“I understand,” mutters the other moodily. “You mean to set her to the informer’s trade. A female Judas, in fact.”
“You have it, my lord, extremely well expressed. Ha, ha!” laughs Mr. Trackem quietly, as he rubs his hands together, and nods approvingly. “And what does your lordship think of my little plan?” he continues inquiringly.
“Damned clever and diabolical, Trackem, if you want to know the truth,” answers Lord Westray a shade bitterly. He has fallen pretty low, but this seems indeed the lowest depth of the abyss into which he is invited to plunge, for the being who is an accessory before the fact is every whit as villainous as the being performing the deed. Of course he knows this.
“Clever, I grant you, my lord. It is my business to be so. Diabolical I demur to. All is fair in love and war. But pardon me, excuse a moment’s absence,” and Mr. Trackem, as if struck by a sudden idea, rises and leaves the room.
Lord Westray rises, too, and begins pacing up and down it. There is a dark, angry look in his eyes, and a cruel smile on his thick lips.

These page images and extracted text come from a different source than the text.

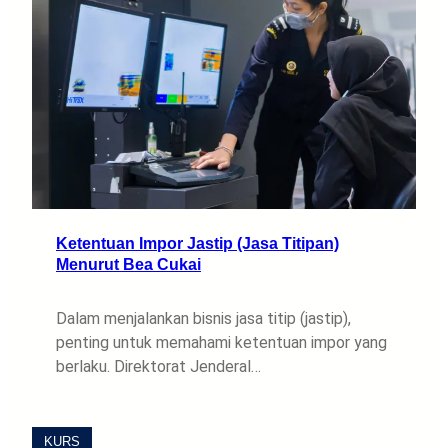
Ketentuan Impor Jastip (Jasa Titipan)
Menurut Bea Cukai
Dalam menjalankan bisnis jasa titip (jastip),
penting untuk memahami ketentuan impor yang
berlaku. Direktorat Jenderal…
KURS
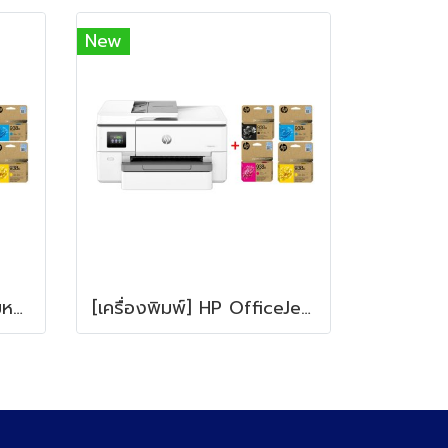
New
เครื่องพิมพ์อิงค์เจ็ทพร้อมหมึก HP OfficeJet Pro 9120 + HP 938e BK/C/M/Y
[เครื่องพิมพ์] HP OfficeJet Pro 9720 Wide Format All-in-One + HP 938e BK/C/M/Y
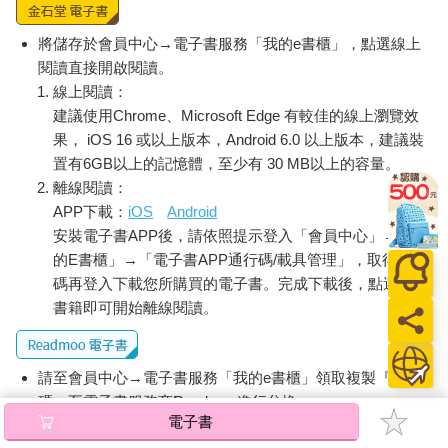
將儲存於會員中心→電子書服務「我的e書櫃」，點選線上
閱讀直接開啟閱讀。
線上閱讀：
建議使用Chrome、Microsoft Edge 有較佳的線上瀏覽效
果， iOS 16 或以上版本，Android 6.0 以上版本，建議裝
置有6GB以上的記憶體，至少有 30 MB以上的容量。
離線閱讀：
APP下載：
iOS
Android
安裝電子書APP後，請依照提示登入「會員中心」→「我
的E書櫃」→「電子書APP通行碼/載具管理」，取得通行
碼再登入下載您所購買的電子書。完成下載後，點選任一
書籍即可開始離線閱讀。
請至會員中心→電子書服務「我的e書櫃」領取複製『兌換
碼』至電子書服務商Readmoo進行兌換。
電子書
退換貨須知：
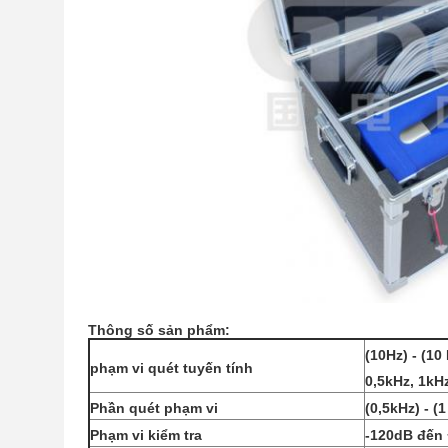
Thông số sản phẩm:
(10Hz) - (10
phạm vi quét tuyến tính
0,5kHz, 1kH
Phần quét phạm vi
(0,5kHz) - (
Phạm vi kiểm tra
-120dB đến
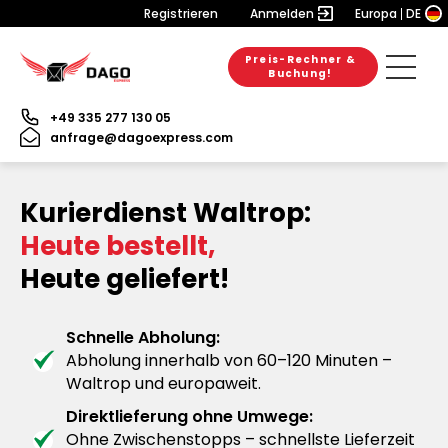
Registrieren
Anmelden
Europa
DE
Preis-Rechner &
Buchung!
+49 335 277 130 05
anfrage@dagoexpress.com
Kurierdienst Waltrop:
Heute bestellt,
Heute geliefert!
Schnelle Abholung:
Abholung innerhalb von 60–120 Minuten –
Waltrop und europaweit.
Direktlieferung ohne Umwege:
Ohne Zwischenstopps – schnellste Lieferzeit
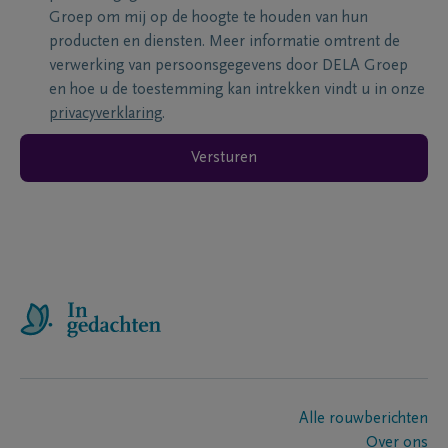
Groep om mij op de hoogte te houden van hun
producten en diensten. Meer informatie omtrent de
verwerking van persoonsgegevens door DELA Groep
en hoe u de toestemming kan intrekken vindt u in onze
privacyverklaring
.
Versturen
Alle rouwberichten
Over ons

“All fair in love and war,” he exclaims savagely; “that is a true saying. I loved her—yes, I did love Speranza once, but she scorned and flouted me, and I could not forget that. Even after I married her I loved her, I believe, though she complained that I treated her cruelly. And what if I did? She was only a woman, and my wife. What business had she to complain? What business had she to take the law into her own hands, and go off with that fellow? Ah! I think she counted without her host there, but I was revenged,—yes, yes, I took ample revenge. And then, when she might have made it up, when I offered to re-marry her, she flung me from her path, and that girl of hers, whom I thought then was a man, ordered me out of the house. Ah! but I think there again I have come off the victor. I think it is I who have scored. The world believes me dead; Hector D’Estrange, now Gloria de Lara, is my murderer. If we lay hands on her, the Government is bound to make her pay the full penalty of the law. It will break Speranza’s heart, and I, I shall triumph and be revenged. None shall flout or scorn me without rueing it. By God! no one ever shall.”
The laugh is a horrid one with which these last words are accompanied. It is hard to believe the man a human being. Character of this description is false to Nature, surely? Yes, but the education which produced it was false and unnatural too. Human character depends greatly on early teaching. The parent has a heavy responsibility in the moulding of youth’s first impressions. Lady Westray, if from the grave you could arise and look upon your handiwork, perhaps even you, shallow, vain, heartless as you were in life, might shudder and repent!
At this stage the door opens, readmitting Mr. Trackem. He walks over to his seat by the fire and reoccupies it.
“I have sent for her, my lord,” he informs Lord Westray in a business-like voice. “It has struck me that it will be best to employ my female Judas without any delay. Second thoughts convince me that it would be mere waste of time to communicate with Scotland Yard. I have not the smallest doubt that, as Mrs. de Lara caught sight of you, ‘The Hut’ is vacated ere this. At any rate, we will put Léonie on the track, and start her from there. I have no fear that she will disappoint us. She has a marvellous genius for the discovery of the hidden.”
“A human bloodhound and Judas combined in one,” laughs Lord Westray. “I am curious, Trackem, to behold this monstrosity.”